═════ Data for this task ═════

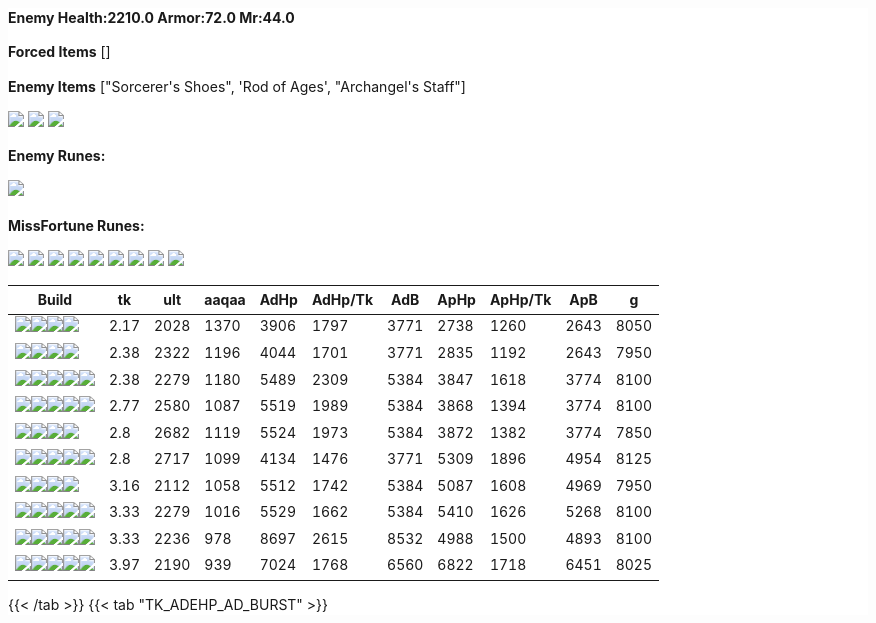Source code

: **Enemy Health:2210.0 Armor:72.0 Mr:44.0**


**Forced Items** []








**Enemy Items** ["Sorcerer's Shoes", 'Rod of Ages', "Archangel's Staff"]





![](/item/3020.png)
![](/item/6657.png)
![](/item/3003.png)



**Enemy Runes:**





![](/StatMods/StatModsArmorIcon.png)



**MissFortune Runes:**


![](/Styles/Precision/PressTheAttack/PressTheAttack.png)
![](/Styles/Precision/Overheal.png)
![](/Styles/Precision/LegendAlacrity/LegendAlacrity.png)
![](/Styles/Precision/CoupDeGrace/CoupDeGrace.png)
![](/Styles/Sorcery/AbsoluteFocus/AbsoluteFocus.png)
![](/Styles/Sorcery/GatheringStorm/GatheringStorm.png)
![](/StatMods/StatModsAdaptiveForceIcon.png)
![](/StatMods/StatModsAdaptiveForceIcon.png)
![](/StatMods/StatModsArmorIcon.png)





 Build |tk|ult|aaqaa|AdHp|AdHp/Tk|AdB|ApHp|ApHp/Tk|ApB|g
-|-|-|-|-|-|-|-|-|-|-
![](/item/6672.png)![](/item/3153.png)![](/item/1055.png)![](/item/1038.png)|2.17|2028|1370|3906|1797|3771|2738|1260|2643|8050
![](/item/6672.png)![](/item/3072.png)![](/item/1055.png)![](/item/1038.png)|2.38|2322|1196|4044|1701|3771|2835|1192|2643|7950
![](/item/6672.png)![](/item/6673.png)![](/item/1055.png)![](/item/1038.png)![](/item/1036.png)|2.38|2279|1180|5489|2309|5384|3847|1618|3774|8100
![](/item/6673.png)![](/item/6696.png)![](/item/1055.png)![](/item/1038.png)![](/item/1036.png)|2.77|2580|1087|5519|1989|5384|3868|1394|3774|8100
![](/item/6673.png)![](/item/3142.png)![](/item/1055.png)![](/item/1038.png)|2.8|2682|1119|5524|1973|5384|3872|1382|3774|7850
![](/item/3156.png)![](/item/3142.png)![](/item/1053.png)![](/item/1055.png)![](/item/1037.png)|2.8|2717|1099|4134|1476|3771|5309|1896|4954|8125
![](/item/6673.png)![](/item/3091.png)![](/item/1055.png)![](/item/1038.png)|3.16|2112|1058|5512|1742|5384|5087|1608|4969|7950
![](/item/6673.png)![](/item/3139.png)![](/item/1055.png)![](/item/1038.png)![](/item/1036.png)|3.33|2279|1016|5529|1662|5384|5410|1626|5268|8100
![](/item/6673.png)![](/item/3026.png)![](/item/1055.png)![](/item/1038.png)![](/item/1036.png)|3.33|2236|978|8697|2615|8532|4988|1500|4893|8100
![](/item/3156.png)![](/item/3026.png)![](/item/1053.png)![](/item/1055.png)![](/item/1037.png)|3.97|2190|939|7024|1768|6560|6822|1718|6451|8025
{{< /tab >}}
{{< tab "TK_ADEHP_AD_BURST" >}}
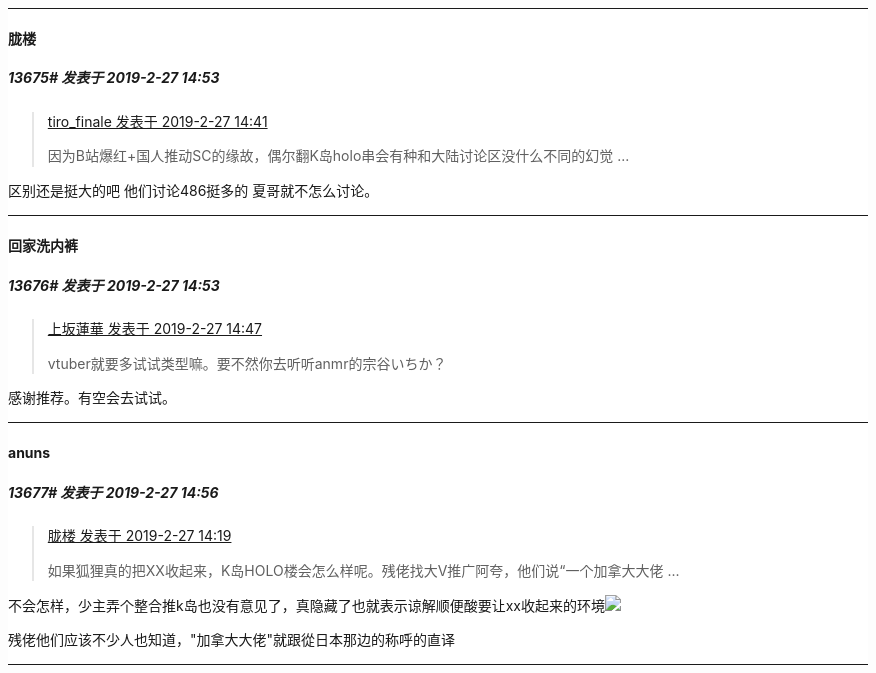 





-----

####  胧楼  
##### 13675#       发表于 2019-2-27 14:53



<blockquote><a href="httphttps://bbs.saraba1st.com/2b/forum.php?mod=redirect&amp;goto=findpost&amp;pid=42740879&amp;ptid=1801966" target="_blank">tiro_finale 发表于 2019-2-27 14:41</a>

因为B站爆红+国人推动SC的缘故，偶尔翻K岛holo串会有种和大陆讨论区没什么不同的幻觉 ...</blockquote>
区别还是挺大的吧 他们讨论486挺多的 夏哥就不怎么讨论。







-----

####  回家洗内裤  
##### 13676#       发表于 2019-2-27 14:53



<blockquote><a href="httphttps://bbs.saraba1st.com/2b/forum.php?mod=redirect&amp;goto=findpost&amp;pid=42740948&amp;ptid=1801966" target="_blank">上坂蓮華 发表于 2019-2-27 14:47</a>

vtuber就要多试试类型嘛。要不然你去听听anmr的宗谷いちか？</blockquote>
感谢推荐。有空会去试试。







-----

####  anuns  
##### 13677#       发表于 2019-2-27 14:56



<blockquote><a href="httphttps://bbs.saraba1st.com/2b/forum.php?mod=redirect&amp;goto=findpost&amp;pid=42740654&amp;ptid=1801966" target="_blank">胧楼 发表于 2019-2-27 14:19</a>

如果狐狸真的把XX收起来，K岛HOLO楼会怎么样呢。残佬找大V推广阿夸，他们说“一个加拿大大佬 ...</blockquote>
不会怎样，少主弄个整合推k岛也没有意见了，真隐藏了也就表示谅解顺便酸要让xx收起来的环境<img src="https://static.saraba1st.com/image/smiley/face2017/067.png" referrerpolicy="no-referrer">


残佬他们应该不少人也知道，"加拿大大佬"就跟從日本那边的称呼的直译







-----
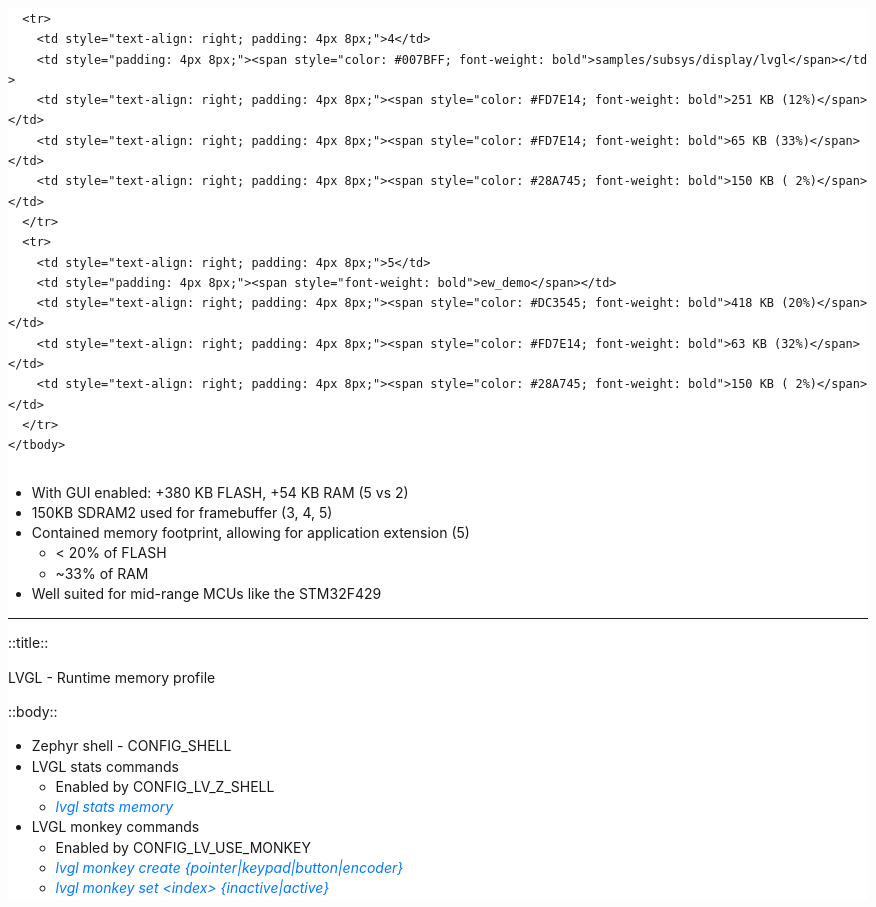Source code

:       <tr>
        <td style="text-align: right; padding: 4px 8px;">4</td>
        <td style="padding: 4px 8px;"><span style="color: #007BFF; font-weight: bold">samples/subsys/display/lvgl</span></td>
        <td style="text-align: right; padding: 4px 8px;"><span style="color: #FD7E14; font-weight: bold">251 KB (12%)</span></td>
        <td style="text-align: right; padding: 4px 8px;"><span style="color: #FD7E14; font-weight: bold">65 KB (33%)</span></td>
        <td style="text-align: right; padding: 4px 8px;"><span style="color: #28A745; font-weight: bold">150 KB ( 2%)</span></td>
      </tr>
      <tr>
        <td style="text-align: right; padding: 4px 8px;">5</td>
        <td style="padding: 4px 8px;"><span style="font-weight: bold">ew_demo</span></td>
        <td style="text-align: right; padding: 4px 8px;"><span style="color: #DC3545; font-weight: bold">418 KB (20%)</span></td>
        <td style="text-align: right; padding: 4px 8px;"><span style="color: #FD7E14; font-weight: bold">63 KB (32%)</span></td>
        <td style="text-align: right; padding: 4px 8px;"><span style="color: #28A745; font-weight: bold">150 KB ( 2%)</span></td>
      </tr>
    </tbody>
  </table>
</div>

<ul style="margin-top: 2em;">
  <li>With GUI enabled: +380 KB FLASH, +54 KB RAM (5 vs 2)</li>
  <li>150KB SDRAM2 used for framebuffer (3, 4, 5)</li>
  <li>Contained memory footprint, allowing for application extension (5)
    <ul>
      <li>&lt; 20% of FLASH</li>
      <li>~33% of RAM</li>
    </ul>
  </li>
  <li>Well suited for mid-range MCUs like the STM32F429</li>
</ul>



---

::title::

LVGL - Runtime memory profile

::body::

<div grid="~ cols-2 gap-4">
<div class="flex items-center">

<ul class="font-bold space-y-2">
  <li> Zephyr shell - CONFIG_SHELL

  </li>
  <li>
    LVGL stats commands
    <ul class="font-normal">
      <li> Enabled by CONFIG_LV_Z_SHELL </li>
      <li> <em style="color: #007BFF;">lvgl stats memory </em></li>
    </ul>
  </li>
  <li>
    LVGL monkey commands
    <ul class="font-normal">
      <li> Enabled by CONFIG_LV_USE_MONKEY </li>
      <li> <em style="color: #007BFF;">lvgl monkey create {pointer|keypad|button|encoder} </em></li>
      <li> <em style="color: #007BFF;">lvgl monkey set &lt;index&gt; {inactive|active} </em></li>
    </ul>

═════

What you will do
Please rewrite the lines starting at the one that contains "因为B站爆红+国人推动SC的" and ending at the one that contains "发表于 2019-2-27 14:56", with "推荐" replaced by "建议" and all else left unchanged.

Response box
因为B站爆红+国人推动SC的缘故，偶尔翻K岛holo串会有种和大陆讨论区没什么不同的幻觉 ...</blockquote>
区别还是挺大的吧 他们讨论486挺多的 夏哥就不怎么讨论。







-----

####  回家洗内裤  
##### 13676#       发表于 2019-2-27 14:53



<blockquote><a href="httphttps://bbs.saraba1st.com/2b/forum.php?mod=redirect&amp;goto=findpost&amp;pid=42740948&amp;ptid=1801966" target="_blank">上坂蓮華 发表于 2019-2-27 14:47</a>

vtuber就要多试试类型嘛。要不然你去听听anmr的宗谷いちか？</blockquote>
感谢建议。有空会去试试。







-----

####  anuns  
##### 13677#       发表于 2019-2-27 14:56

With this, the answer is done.